BEYOND CHATBOTS: IMPROVING INTELLIGENT TUTORING SYSTEMS WITH BETTER DATA AND ASSESSMENTS
X. Li1, C. Fadel2, R. Zaki1
Mathematics presents a unique challenge in the field of Artificial Intelligence in Education, as many algebraic notations and graphical representations are not easily interpretable by language models. Despite the growing integration of AI in education, the mathematics education community has yet to adequately address the foundational tasks of defining and developing pedagogically sound datasets with rigorous benchmarks. Many AI-powered resources, including AI tutors, are developed by large language model vendors, whose priorities are often driven more by market trends and hype than by learning sciences (e.g., addressing the needs and characteristics of learners and teachers).
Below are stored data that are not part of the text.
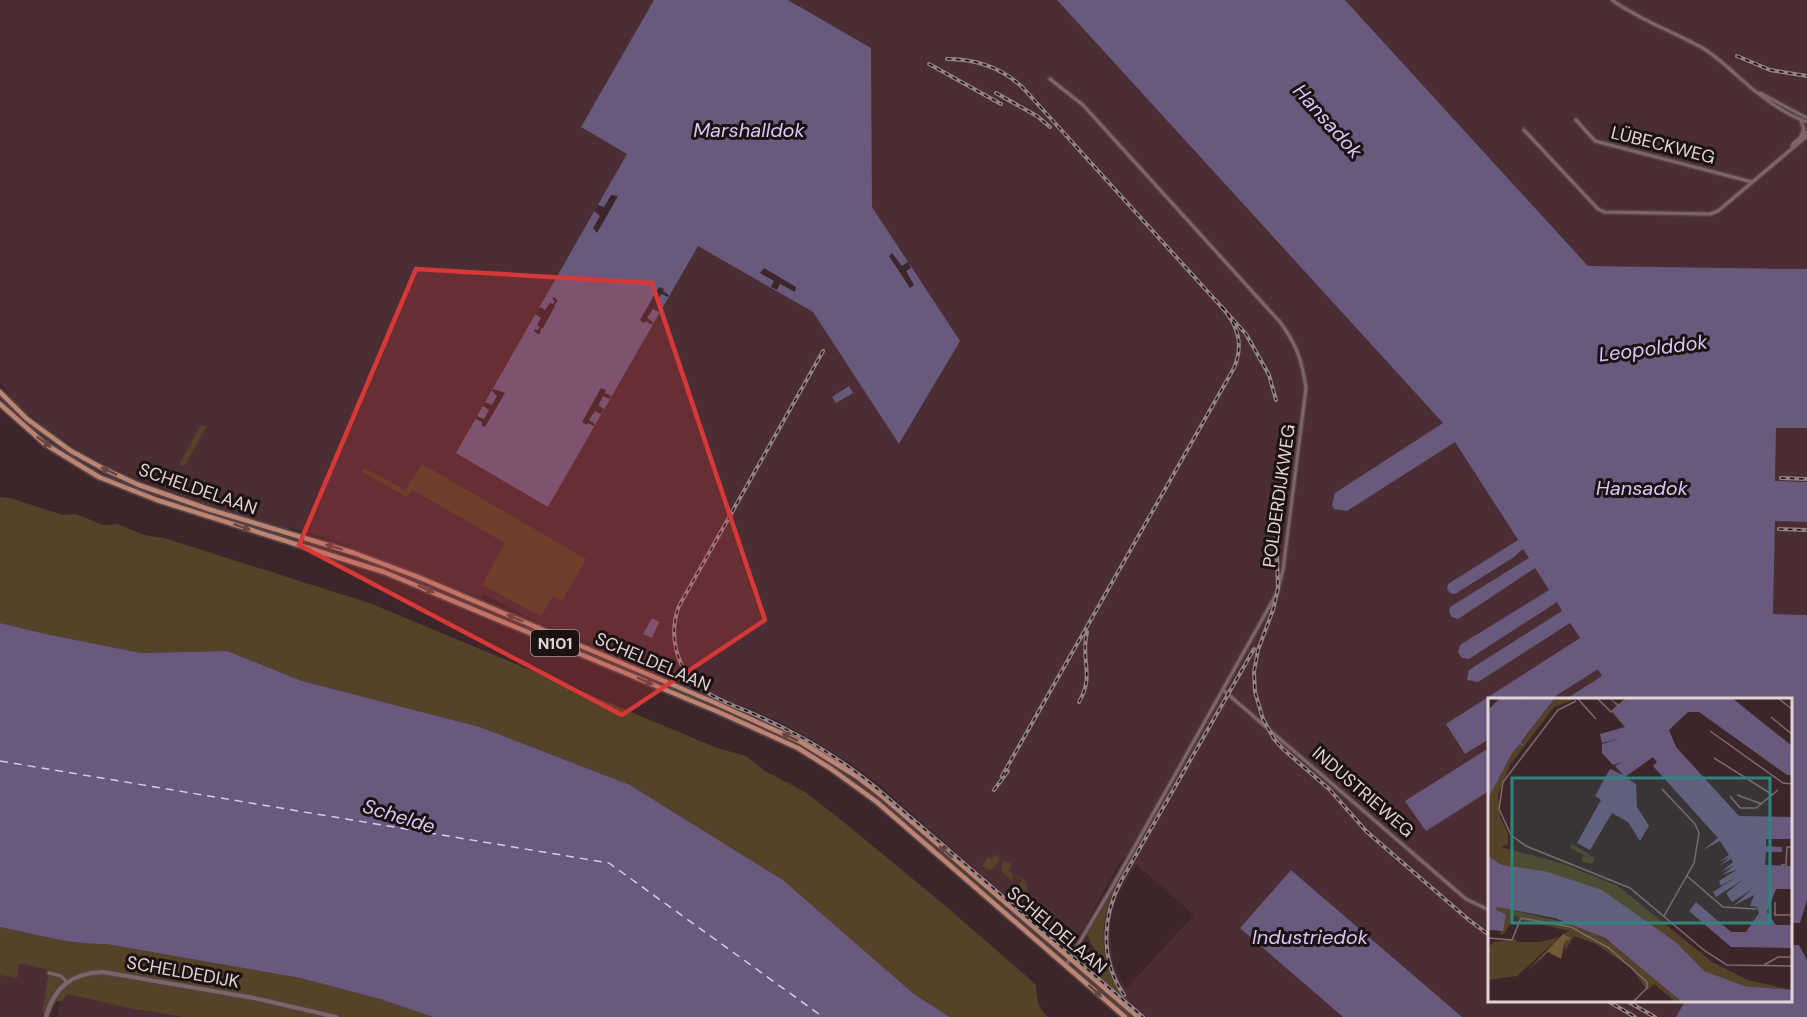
<svg xmlns="http://www.w3.org/2000/svg" width="1807" height="1017" viewBox="0 0 1807 1017" font-family="'DM Sans',sans-serif">
<rect width="100%" height="100%" fill="#3c262a"/>
<!-- built -->
<g fill="#4b2e33" fill-rule="evenodd">
<path d="M0,0H654L581,127L627,153L531,496L548,507L697,245L813,312L900,444L959,341L872,207L871,48L788,0H1057L1443,423L1618,699H1489V1000L1685,1001L1676,1017H1462L1291,870L1240,928L1343,1017H1142L1078,962L1080,960L1122,996L1114,982L1107,963L1104,930L1106,913L1111,898L1130,861L1123,857L1070,952L876,782L849,762L788,726L750,708L733,703L531,619L486,595L479,597L329,539L291,528L289,530L196,501L117,470L82,452L46,428L18,405L0,383ZM1136,864L1194,915L1126,989L1113,964L1110,936L1111,919L1118,895Z"/>
<polygon points="1345,0 1807,0 1807,269 1588,266"/>
<polygon points="1776,428 1807,428 1807,482 1775,481"/>
<polygon points="1775,521 1807,522 1807,615 1773,614"/>
<polygon points="0,938 49,970 41,1017 0,1017"/>
<polygon points="68,994 128,1008 183,1017 57,1017 60,1002"/>
</g>
<!-- green -->
<g fill="#544229">
<polygon points="202,426 207,426 185,465 180,466 180,463 199,428"/>
<polygon points="422,464 586,559 562,601 553,596 541,616 482,585 504,545 503,542 413,490 407,497 362,472 364,468 405,490"/>
<path d="M0,497L10,498L63,515L76,514L103,525L117,524L144,535L164,538L372,604L717,748L746,756L765,771L805,792L845,823L949,909L1034,983L1036,985C1037,999 1037,1007 1048,1017H950L914,994L783,880L630,785L480,727L302,681L227,651L141,653L46,634L0,623Z"/>
<polygon points="994,854 1000,858 994,868 989,870 982,866 988,857 992,859"/>
<polygon points="1004,860 1010,863 1011,866 1008,871 1026,881 1031,918 1029,916 1027,897 1017,885 1017,883 1020,884 1022,880 1014,875 1012,880 1013,882 1002,872 1001,868"/>
<path d="M1119,880C1116,888 1111,897 1108,906C1098,938 1106,971 1124,998L1095,973C1105,957 1091,949 1087,934Z"/>
<path d="M0,927C35,934 70,945 106,944L300,978L380,999L433,1017H183L128,1008L68,994L60,1002L50,999L45,1013H42L49,970L19,963L17,978L0,975Z"/>
<polygon points="1084,941 1093,957 1094,964 1090,968 1080,960 1078,962 1078,953"/>
<polygon points="1076,968 1133,1017 1128,1017 1075,970"/>
</g>
<!-- water -->
<g fill="#695a7d">
<polygon points="654,0 788,0 871,48 872,207 960,341 899,444 813,312 698,246 548,507 456,453 627,154 581,127"/>
<polygon points="1057,0 1345,0 1588,266 1807,269 1807,428 1776,428 1775,481 1807,482 1807,522 1775,521 1773,614 1807,615 1807,900 1800,923 1790,923 1790,699 1566,699 1602,676 1598,669 1551,699 1489,699 1489,739 1465,754 1446,724 1580,638 1570,623 1478,682 1467,680 1469,670 1562,611 1557,602 1469,659 1462,658 1458,652 1460,645 1549,590 1535,568 1458,619 1452,617 1449,612 1450,607 1529,558 1523,549 1514,557 1455,594 1450,593 1447,589 1448,584 1518,540 1455,442 1347,511 1334,509 1332,505 1335,493 1443,423"/>
<polygon points="849,386 853,393 836,403 832,397"/>
<polygon points="652,618 659,622 652,638 643,634"/>
<path d="M0,623L46,634L141,653L227,651L302,681L480,727L630,785L783,880L914,994L950,1017H433L380,999L300,978L106,944C70,945 35,934 0,927Z"/>
<polygon points="1489,748 1489,791 1426,831 1405,801"/>
<polygon points="1291,870 1462,1017 1343,1017 1240,928"/>
<polygon points="1791,945 1799,945 1807,960 1807,1017 1676,1017 1685,1001 1790,1000"/>
</g>
<!-- pier -->
<g fill="#3c262a">
<polygon points="611,195 618,196 597,233 593,228 600,216 594,211 598,205 604,207"/>
<polygon points="892,253 902,266 908,262 911,268 906,271 914,285 910,288 889,256"/>
<polygon points="764,268 796,287 795,292 780,284 777,290 771,287 774,281 760,273"/>
<polygon points="659,287 664,289 663,291 669,295 668,297 661,294 657,302 657,305 662,308 659,312 653,309 647,318 653,322 652,325 646,321 644,323 640,320"/>
<polygon points="554,297 558,301 554,305 555,306 543,328 541,328 540,334 538,334 534,331 535,329 538,330 540,327 537,325 541,318 535,314 540,307 545,310 550,303 553,304 555,301 552,299"/>
<polygon points="601,388 606,390 605,393 611,396 610,399 603,396 599,404 599,406 604,409 601,414 595,411 589,420 595,424 594,426 588,423 586,425 582,422"/>
<polygon points="493,389 505,393 485,427 481,425 482,422 476,419 477,416 484,419 489,410 483,406 485,402 492,405 497,396 492,391"/>
</g>
<g fill="none" stroke-linecap="round" stroke-linejoin="round">
<!-- ferry -->
<polyline stroke="#dac6f7" stroke-width="1.5" stroke-dasharray="8 6" stroke-linecap="butt" points="0,761 609,863 823,1017"/>
<defs>
<g id="minor">
<path d="M1612,0C1641,21 1675,32 1706,50C1719,59 1730,69 1741,79C1761,97 1782,113 1807,122"/>
<path d="M1050,79L1083,105L1280,322C1297,345 1302,361 1306,388L1283,570L1277,593L1111,889L1066,965"/>
<polyline points="1760,93 1807,118"/>
<polyline points="1576,120 1595,141 1752,182"/>
<polyline points="1524,130 1598,209 1604,212 1710,214 1718,211 1807,136"/>
<polyline points="1800,138 1804,129 1801,121"/>
<polyline points="1792,147 1793,144 1807,132"/>
<polyline points="1223,690 1466,899 1489,910"/>
<polyline points="49,973 61,976 67,982"/>
</g>
<path id="tertiary" d="M46,1017C54,987 72,973 103,972L254,998L336,1017"/>
<g id="primary">
<polyline points="0,392 27,419 71,451 104,469 139,485 208,509 354,553 418,577 711,701 801,742 856,776 882,796 1138,1017"/>
<polyline points="0,404 45,444 99,477 157,500 384,572 721,713 798,748 830,768 877,802 1125,1017"/>
</g>
</defs>
<!-- minor casing -->
<use href="#minor" stroke="#544245" stroke-width="6"/>
<!-- tertiary casing -->
<use href="#tertiary" stroke="#544245" stroke-width="7"/>
<!-- primary casing -->
<use href="#primary" stroke="#544245" stroke-width="8"/>
<!-- minor -->
<use href="#minor" stroke="#7f6568" stroke-width="3"/>
<!-- tertiary -->
<use href="#tertiary" stroke="#7f6568" stroke-width="4"/>
<!-- primary -->
<use href="#primary" stroke="#be8472" stroke-width="4.5"/>
<defs>
<g id="rail">
<polyline points="1737,56 1770,70 1807,76"/>
<path d="M947,59C977,59 1003,68 1024,89L1246,334L1269,375L1276,400"/>
<polyline points="929,64 1001,104"/>
<polyline points="996,93 1037,116 1050,127"/>
<path d="M823,351L679,606C668,635 676,670 702,689C715,699 732,705 747,711C763,718 778,725 793,733C822,748 849,766 874,786L1143,1017"/>
<polyline points="1781,478 1807,479"/>
<polyline points="1275,490 1278,588 1273,610 1258,650 1254,672 1255,692 1263,719 1274,739 1283,749 1329,789 1367,832 1469,920 1489,935"/>
<polyline points="1779,529 1807,530"/>
<path d="M1079,702C1095,674 1080,661 1087,632"/>
<path d="M1002,776L1234,368C1244,344 1238,326 1222,307"/>
<polyline points="994,790 1008,771"/>
<path d="M1124,995C1100,960 1102,917 1121,881L1254,649"/>
<polyline points="1606,1000 1635,1017"/>
<polyline points="1625,1000 1655,1017"/>
</g>
</defs>
<!-- rail casing -->
<use href="#rail" stroke="#958285" stroke-width="4"/>
<!-- rail -->
<use href="#rail" stroke="#1c1214" stroke-width="1.5" stroke-dasharray="4.5" stroke-linecap="butt"/>
</g>
<!-- one-way arrows -->
<defs><path id="oneway-solid" d="M-6-.8H1V-3.2L6.5 0L1 3.2V.8H-6Z" transform="scale(1.5)"/></defs>
<g fill="#65453e">
<use href="#oneway-solid" transform="translate(44 442) rotate(36)"/>
<use href="#oneway-solid" transform="translate(109 471) rotate(-155)"/>
<use href="#oneway-solid" transform="translate(242 527) rotate(18)"/>
<use href="#oneway-solid" transform="translate(334 547) rotate(-163)"/>
<use href="#oneway-solid" transform="translate(426 589) rotate(24)"/>
<use href="#oneway-solid" transform="translate(515 618) rotate(-157)"/>
<use href="#oneway-solid" transform="translate(645 681) rotate(23)"/>
<use href="#oneway-solid" transform="translate(790 737) rotate(-155)"/>
<use href="#oneway-solid" transform="translate(946 852) rotate(-139)"/>
<use href="#oneway-solid" transform="translate(1095 991) rotate(42)"/>
</g>
<!-- marked area -->
<path fill="#d73939" fill-opacity="0.2" stroke="#d73939" stroke-width="4.5" stroke-linejoin="round" d="M416,269L652,283L765,620L622,715L299,545Z"/>
<g text-anchor="middle" dominant-baseline="central" stroke-width="6" stroke-linejoin="round" paint-order="stroke">
<!-- shield labels -->
<rect fill="#1c1214" stroke="#a7999b" stroke-width="1.5" x="531" y="630" width="48" height="26" rx="4.5"/>
<g font-size="16" font-weight="bold" fill="#e2d3d5">
<text x="555" y="643">N101</text>
</g>
<!-- street labels -->
<g font-size="18" fill="#e2d3d5" stroke="#1c1214">
<text transform="translate(1663 145) rotate(14)">LÜBECKWEG</text>
<text transform="translate(198 489) rotate(19)">SCHELDELAAN</text>
<text transform="translate(1279 496) rotate(-82)">POLDERDIJKWEG</text>
<text transform="translate(653 662) rotate(23)">SCHELDELAAN</text>
<text transform="translate(1363 792) rotate(41)">INDUSTRIEWEG</text>
<text transform="translate(1057 930) rotate(40)">SCHELDELAAN</text>
<text transform="translate(183 972) rotate(10)">SCHELDEDIJK</text>
</g>
<!-- water labels -->
<g font-size="20" font-style="italic" fill="#dac6f7" stroke="#1c1214">
<text transform="translate(1328 121) rotate(48)">Hansadok</text>
<text x="749" y="130">Marshalldok</text>
<text transform="translate(1653 348) rotate(-7)">Leopolddok</text>
<text x="1642" y="488">Hansadok</text>
<text transform="translate(399 816) rotate(17)">Schelde</text>
<text x="1310" y="937">Industriedok</text>
</g>
</g>
<!-- overview -->
<g transform="translate(1488 698)">
<rect width="304" height="304" fill="#3c262a"/>
<path d="M67,0H90L66,9L22,67L10,97L12,119L20,135V146L13,149L73,165L130,188L224,264L260,282L304,292L256,288L231,281L216,273L189,245L155,222L67,177L14,167L0,158V101L5,87L24,55L32,46L35,48L33,45ZM84,146L107,160L104,166L93,163L96,157L76,147L82,150ZM10,209L96,229L124,246L194,304H188L166,286L159,292L143,270L108,246L86,238L77,253V243L84,241L75,236L81,233L34,222L30,225L31,219L27,218L16,236H12L18,216L8,212ZM72,239L29,278L0,282V249L6,244L28,241L29,244H52Z" fill="#544229"/>
<path d="M75,236L84,241L77,243L73,261L60,254L39,273Z" fill="#725a39"/>
<path d="M12,0H67L33,44L36,49L32,46L24,55L0,101V12ZM121,0L132,7L141,0H244L304,48V77H299L211,14H200L181,32L188,49L251,118L304,119V141H278V148L294,149V154H278L277,167L304,168V191H288L279,214L288,227H304V250L243,249L201,213L208,204L243,234H258L271,215L269,209L262,208L266,197L245,208L263,192L244,204L238,195L256,181L228,199L225,194L253,176L233,188L231,183L250,171L234,177L247,167L233,174L245,164L243,161L231,168L242,159L231,164L241,157L232,143L215,152L230,140L165,68L169,64L165,59L137,79L148,86L149,109L161,128L152,143L140,124L124,115L102,152L89,145L113,102L107,98L122,71L135,77L127,68L134,64L125,67L114,55V46L133,40L114,45L112,36L137,29L124,14L130,9ZM0,158L14,167L56,173L114,192L189,245L216,273L256,288L304,292V304H194L117,240L67,220L9,209L8,212L18,216L15,233L1,232Z" fill="#695a7d"/>
<path fill="none" stroke="#695a7d" stroke-width="3" d="M0,36L35,0M0,188L5,210M10,218L6,210L22,188L111,203L233,294L273,304"/>
<path fill="none" stroke="#7e6b6e" stroke-width="1.5" d="M109,0L123,14L139,0M290,0L305,12M90,1L108,21M88,3L70,12L15,84L11,111L23,137L38,148L142,190L217,253L239,267L305,268M283,19L305,37M222,33L295,85L305,86M226,60L285,97M174,91L207,126L211,135L206,165L176,218M249,97L274,106M242,98L252,110H268L290,92M293,167H298L299,149H305M199,178L235,209L269,211M287,204V217H305M33,220L83,229L121,250L159,284V290L145,304M0,240L24,242L33,220M276,267L290,259H305"/>
<path fill="#2f847d" fill-opacity="0.15" stroke="#2f847d" stroke-width="3" d="M24,80H282V225H24Z"/>
<rect width="304" height="304" fill="none" stroke="#e2d3d5" stroke-width="3"/>
</g>
</svg>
Consequently, some inappropriately designed AI tutors may reinforce learners’ misconceptions and hinder their critical thinking and problem-solving skills. In this paper, we present findings from a small-scale interdisciplinary research study that explored maths-centric Intelligent Tutoring Systems (ITS), with a particular focus on reviewing available training databases. We also present an interdisciplinary model for developing effective maths-centric ITS from a sociocultural lens.
Keywords: Intelligent tutoring system (ITS), mathematics education, AIED, machine learning, sociocultural theory.